Rewrite the lines of the data below as a Markdown table with the columns "Row" and "Line", numbering each row. Leave out the blank lines and the pictures.

Chart understanding data
========

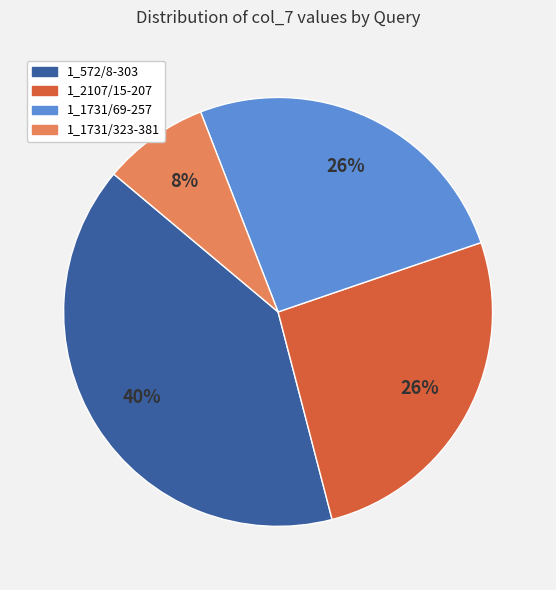

To the nearest percent, what is the combined percentage of 1_572/8-303 and 1_1731/323-381?

48%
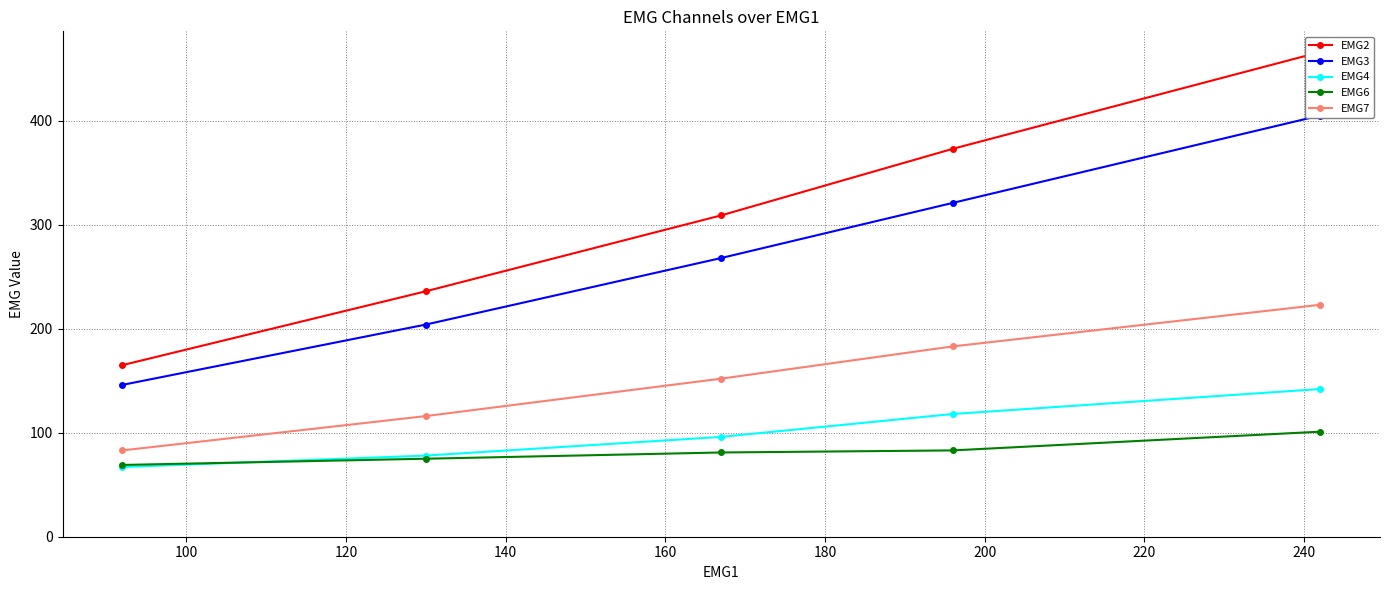

Is this an area chart (filled region under the line)?

No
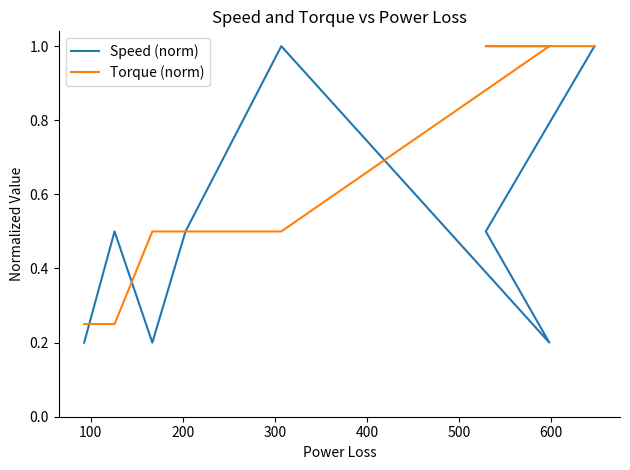

Does the chart have visible grid lines?

No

========

• **Solution to the exercise**:
| Row | Line |
|---|---|
| 1 | To the nearest percent, what is the combined percentage of 1_572/8-303 and 1_1731/323-381? |
| 2 | 48% |
| 3 | Is this an area chart (filled region under the line)? |
| 4 | No |
| 5 | Does the chart have visible grid lines? |
| 6 | No |